* _YOUR GOAL_:
Nothing but a verbatim copy of the data, minus the images, should be returned.

BEGIN GIVEN ENTRIES

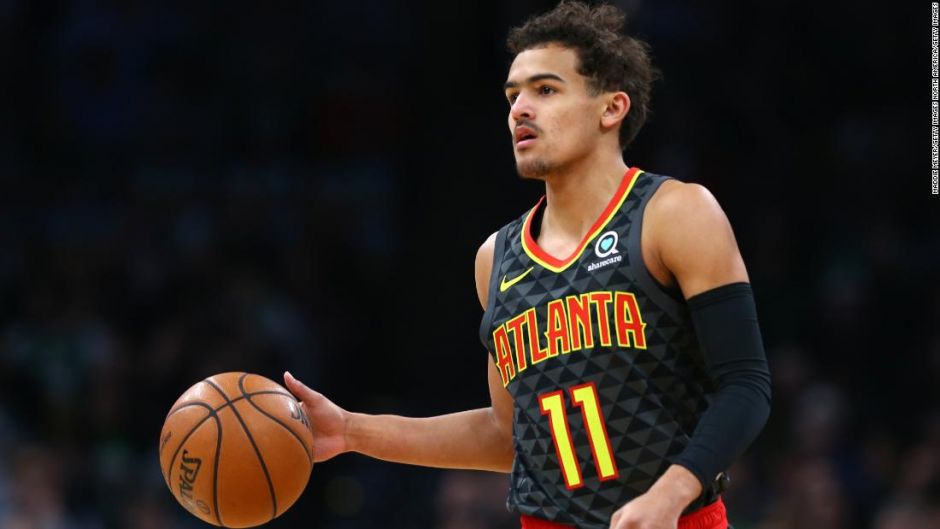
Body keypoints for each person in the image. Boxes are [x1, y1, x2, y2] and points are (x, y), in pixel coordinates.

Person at [283, 2, 771, 528]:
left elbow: (745, 385)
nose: (519, 109)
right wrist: (351, 431)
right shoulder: (496, 258)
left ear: (611, 108)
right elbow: (507, 435)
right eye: (513, 95)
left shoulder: (674, 213)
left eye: (545, 90)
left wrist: (670, 494)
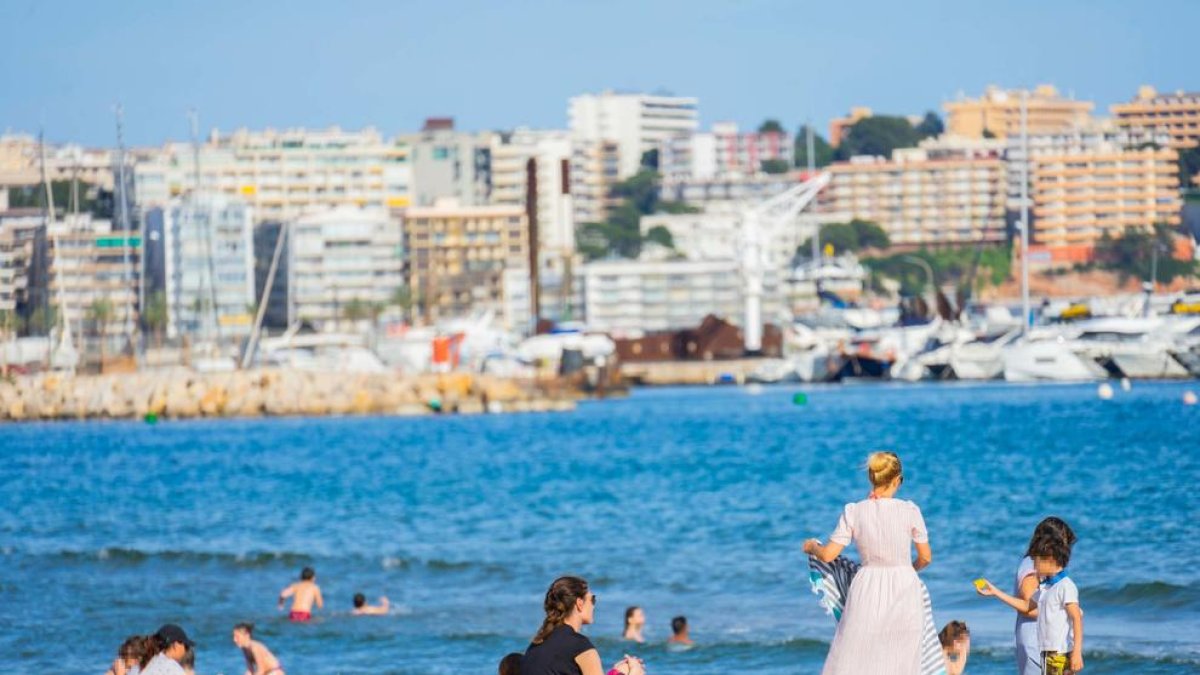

END GIVEN ENTRIES

* _ANSWER SECTION_:
Body keypoints for each person in the image. Boxes are [x1, y1, x2, y2] and points are (x, y), in pixel coordinates.

Person at [283, 2, 771, 528]:
left elbow: (745, 385)
nose: (519, 109)
right wrist: (351, 431)
right shoulder: (496, 258)
left ear: (611, 108)
right elbow: (507, 435)
right eye: (513, 95)
left shoulder: (674, 213)
left eye: (545, 90)
left wrist: (670, 494)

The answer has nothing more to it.